My first attempt was nearly a failure.Trade skills picked up during my apprentice days had to be re-acquired.
Silver brazing the boiler had to substituted by lead/tin soldier.

Initial attempts to fire up boiler to generate steam was futile.I had leaks in every department.

See foto taken after many reworks .
Engine plans came from the net.Boiler ideas from Tubal Cain ,UK


Gus,
calling from faraway Singapore.


----------



## SAM in LA (Jun 2, 2010)

Gus,

It looks like your setup puts out a lot of heat by the looks of the plastic storage containers in the background.

Tenacity seems to be a common link between all of us at one time or another.

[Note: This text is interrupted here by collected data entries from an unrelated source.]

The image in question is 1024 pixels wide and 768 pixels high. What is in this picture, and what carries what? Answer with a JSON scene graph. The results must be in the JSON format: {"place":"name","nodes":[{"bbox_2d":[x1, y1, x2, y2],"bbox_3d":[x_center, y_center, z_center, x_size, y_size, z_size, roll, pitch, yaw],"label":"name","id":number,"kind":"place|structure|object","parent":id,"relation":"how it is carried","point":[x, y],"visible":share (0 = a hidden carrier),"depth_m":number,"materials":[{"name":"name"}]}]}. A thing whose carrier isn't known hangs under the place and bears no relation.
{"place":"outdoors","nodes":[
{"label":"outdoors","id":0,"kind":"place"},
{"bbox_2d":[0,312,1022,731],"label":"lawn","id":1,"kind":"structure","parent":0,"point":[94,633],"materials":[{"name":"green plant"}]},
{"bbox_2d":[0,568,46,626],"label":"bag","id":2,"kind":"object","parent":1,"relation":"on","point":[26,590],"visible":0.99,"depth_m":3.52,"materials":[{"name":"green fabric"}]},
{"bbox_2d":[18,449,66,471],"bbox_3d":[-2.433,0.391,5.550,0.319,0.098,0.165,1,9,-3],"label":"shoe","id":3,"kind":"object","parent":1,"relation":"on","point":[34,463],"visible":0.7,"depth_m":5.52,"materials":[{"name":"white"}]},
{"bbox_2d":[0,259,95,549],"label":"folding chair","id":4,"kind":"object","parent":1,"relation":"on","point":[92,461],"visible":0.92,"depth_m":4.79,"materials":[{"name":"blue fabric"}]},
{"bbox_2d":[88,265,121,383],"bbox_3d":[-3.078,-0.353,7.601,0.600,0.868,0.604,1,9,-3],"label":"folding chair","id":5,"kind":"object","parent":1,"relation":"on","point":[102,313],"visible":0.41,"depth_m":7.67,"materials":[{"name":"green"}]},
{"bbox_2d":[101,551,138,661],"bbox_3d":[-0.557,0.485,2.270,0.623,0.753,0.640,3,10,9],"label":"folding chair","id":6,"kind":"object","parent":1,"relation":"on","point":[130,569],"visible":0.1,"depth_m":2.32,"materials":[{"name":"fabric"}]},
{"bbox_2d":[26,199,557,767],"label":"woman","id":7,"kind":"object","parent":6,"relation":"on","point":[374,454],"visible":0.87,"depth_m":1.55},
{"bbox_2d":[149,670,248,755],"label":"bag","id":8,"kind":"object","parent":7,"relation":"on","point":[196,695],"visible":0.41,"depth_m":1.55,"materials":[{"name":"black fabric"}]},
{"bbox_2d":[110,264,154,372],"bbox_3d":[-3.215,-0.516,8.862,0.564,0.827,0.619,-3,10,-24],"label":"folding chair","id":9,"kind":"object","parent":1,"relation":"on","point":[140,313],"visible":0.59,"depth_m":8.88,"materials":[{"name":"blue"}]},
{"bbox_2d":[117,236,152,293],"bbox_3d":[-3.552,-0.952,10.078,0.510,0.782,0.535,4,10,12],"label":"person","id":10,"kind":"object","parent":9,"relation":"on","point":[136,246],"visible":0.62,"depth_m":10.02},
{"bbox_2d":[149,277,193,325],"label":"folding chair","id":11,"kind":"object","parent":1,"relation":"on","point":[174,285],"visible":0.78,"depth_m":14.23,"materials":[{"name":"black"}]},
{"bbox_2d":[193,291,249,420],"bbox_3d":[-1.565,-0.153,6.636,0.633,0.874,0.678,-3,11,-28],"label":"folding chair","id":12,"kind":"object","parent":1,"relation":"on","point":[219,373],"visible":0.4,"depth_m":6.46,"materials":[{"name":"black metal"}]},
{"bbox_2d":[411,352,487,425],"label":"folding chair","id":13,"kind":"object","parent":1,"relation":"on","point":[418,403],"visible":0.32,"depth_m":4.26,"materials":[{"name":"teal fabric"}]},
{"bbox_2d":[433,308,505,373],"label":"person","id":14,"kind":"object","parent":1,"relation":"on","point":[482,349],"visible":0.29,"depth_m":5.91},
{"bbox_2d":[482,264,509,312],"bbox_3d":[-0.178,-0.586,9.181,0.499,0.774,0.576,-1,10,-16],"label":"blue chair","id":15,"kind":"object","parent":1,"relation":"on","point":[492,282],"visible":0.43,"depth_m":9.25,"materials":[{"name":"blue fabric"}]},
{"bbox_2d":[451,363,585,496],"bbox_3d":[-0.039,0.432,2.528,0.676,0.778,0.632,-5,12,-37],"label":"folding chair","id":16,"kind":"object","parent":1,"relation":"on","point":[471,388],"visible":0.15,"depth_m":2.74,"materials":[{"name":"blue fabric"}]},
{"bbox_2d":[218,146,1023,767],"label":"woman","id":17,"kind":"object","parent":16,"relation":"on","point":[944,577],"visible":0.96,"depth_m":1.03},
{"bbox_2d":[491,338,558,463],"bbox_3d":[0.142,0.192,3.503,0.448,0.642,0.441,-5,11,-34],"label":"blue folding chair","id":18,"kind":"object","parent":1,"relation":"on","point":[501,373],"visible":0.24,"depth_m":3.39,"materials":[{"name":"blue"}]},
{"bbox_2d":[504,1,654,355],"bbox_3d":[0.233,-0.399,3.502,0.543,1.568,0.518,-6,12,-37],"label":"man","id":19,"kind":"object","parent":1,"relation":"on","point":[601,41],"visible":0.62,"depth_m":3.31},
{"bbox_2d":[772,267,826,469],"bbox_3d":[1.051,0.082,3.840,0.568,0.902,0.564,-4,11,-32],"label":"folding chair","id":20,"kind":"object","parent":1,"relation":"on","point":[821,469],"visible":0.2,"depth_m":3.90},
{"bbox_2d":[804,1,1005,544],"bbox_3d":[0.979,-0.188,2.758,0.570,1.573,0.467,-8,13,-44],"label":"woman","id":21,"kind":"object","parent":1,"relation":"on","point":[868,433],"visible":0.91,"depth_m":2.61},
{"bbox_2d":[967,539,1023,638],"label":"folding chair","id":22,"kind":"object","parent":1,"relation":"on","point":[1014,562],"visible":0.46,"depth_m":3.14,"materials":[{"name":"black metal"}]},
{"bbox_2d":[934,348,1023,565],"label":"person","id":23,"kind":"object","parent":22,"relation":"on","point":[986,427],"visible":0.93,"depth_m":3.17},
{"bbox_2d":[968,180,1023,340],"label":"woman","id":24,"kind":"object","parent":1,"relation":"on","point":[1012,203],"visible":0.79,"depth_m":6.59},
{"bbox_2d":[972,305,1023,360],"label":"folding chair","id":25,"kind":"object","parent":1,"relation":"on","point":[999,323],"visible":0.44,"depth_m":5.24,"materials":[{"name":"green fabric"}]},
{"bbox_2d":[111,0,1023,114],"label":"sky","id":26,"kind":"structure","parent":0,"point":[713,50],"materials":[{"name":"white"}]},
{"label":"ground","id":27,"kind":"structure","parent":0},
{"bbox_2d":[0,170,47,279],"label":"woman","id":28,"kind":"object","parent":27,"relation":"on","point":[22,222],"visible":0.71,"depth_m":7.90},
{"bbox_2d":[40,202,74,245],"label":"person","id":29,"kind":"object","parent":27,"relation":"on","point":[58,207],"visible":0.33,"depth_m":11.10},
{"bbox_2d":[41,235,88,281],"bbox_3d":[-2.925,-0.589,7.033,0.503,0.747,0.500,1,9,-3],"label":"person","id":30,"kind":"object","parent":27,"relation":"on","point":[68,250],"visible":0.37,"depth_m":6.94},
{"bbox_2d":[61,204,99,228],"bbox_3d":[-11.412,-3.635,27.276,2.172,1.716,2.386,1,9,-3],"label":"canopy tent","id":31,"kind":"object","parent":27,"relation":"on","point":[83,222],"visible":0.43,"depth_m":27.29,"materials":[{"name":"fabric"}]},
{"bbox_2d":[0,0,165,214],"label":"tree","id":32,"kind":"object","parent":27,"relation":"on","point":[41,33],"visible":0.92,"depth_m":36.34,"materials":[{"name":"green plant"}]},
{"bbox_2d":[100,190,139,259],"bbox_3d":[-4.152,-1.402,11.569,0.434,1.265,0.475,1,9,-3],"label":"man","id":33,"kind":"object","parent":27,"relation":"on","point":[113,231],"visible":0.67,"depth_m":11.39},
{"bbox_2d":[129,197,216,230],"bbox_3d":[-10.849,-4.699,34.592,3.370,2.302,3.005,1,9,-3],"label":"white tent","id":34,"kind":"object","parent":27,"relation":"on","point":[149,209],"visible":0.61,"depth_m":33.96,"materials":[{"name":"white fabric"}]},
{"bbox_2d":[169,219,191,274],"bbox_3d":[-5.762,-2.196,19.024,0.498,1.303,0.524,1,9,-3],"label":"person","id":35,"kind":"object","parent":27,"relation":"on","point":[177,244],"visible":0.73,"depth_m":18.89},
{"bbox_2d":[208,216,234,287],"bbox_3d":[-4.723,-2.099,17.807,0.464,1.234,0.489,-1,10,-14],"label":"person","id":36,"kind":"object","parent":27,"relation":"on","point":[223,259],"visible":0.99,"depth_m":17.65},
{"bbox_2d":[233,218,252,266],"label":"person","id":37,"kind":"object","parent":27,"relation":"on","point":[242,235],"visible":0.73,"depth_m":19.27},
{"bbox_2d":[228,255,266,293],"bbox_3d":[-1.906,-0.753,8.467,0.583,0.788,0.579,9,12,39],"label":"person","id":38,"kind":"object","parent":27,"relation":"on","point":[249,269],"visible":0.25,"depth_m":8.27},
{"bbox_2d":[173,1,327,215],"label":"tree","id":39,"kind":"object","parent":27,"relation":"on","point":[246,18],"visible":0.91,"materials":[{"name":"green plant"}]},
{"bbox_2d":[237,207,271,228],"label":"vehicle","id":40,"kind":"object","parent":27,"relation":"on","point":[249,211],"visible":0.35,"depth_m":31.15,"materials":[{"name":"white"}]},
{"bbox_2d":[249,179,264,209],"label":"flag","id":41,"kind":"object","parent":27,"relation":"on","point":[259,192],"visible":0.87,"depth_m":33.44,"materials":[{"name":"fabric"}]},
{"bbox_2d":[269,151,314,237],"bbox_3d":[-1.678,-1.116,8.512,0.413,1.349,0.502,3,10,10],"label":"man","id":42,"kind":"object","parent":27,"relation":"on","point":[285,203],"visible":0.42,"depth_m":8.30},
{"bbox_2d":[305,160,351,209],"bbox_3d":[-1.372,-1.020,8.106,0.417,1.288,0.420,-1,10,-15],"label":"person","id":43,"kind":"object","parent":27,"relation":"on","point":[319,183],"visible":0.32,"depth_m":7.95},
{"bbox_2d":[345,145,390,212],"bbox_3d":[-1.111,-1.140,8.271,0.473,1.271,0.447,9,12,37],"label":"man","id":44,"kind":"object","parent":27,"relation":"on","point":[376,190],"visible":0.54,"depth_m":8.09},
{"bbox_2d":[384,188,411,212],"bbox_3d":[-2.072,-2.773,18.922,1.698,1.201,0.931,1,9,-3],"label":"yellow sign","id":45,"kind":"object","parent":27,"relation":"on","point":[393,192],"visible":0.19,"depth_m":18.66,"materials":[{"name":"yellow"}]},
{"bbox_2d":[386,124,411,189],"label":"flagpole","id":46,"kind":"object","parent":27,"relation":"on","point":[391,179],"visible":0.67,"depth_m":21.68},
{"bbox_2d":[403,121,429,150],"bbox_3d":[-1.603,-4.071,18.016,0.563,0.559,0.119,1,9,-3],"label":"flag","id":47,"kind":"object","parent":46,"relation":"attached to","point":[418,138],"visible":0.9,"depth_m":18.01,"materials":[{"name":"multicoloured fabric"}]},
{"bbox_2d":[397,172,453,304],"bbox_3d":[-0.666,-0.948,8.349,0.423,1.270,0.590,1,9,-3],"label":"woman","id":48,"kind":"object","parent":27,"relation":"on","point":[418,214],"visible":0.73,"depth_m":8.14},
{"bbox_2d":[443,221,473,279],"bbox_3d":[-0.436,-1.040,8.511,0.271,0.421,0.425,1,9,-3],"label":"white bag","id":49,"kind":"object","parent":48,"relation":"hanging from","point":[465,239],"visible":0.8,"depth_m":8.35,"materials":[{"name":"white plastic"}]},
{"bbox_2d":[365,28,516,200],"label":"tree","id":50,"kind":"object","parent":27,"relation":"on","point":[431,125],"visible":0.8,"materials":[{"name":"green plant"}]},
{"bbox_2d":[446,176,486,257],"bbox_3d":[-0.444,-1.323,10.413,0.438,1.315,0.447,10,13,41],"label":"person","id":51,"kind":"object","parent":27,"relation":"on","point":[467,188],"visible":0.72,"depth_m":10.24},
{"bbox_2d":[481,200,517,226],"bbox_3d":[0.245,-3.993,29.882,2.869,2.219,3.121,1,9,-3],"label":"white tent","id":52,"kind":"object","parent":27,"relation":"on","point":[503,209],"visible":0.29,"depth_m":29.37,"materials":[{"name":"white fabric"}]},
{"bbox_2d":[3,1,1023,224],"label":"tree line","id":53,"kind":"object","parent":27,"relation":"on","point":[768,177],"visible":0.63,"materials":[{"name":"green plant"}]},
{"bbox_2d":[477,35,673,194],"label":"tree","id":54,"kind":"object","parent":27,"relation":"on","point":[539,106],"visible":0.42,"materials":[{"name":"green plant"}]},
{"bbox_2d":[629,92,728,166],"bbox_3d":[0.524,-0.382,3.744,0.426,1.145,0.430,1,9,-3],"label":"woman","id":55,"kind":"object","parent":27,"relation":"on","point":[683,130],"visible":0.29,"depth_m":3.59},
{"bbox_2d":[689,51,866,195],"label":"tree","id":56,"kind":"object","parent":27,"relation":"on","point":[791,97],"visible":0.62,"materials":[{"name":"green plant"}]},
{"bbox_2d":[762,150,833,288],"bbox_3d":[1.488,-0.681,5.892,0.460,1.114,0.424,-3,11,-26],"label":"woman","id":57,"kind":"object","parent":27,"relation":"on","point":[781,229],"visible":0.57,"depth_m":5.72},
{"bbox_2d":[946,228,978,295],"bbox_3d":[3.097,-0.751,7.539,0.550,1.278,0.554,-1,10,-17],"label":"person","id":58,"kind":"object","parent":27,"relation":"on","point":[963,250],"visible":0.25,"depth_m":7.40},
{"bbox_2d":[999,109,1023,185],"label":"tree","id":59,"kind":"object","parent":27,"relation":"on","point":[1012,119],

Looking forward to seeing more of you builds.

SAM


----------



## gus (Jun 2, 2010)

You are right.The steam plant was walking away towards to plastic cabinet used to store mini screws.
Replaced same and was damaged by heat from a brazing torch.
Good news.
As a precaution,I put up a cover to prevent accidental damage to plastic cabinet when doing hot work.

Thanks for the encouragement.
Attached is the next generation.Parafin wax was too smoky and lacks fire power.I have gone to gas fired.
Gas burner idea came from "Steam trains in your garden".I used same burner with two other boilers. 
Having a workshop perched on the balcony is very restrictive to add on more machine tools.Aluminium is my favourite medium.I use aluminium sections and bars etc.

Gus,about to go to half day part time work to pay his many hobbies.


----------



## 90LX_Notch (Jun 2, 2010)

Gus,

Do you have more pictures of your engines and boilers?

Bob


----------



## gus (Jun 3, 2010)

Attached is my very first boiler.Read enough of Tubal Cain.So forming the ends was no big problem.Soft soldiering according Guru Tubal is not advisable.Tried and has castrophic results.

Boiler was done the way the ancient chinese build sailing junks-------------no drawing.This was the cause of disaster.Hand to rework/rebuild to get going.


----------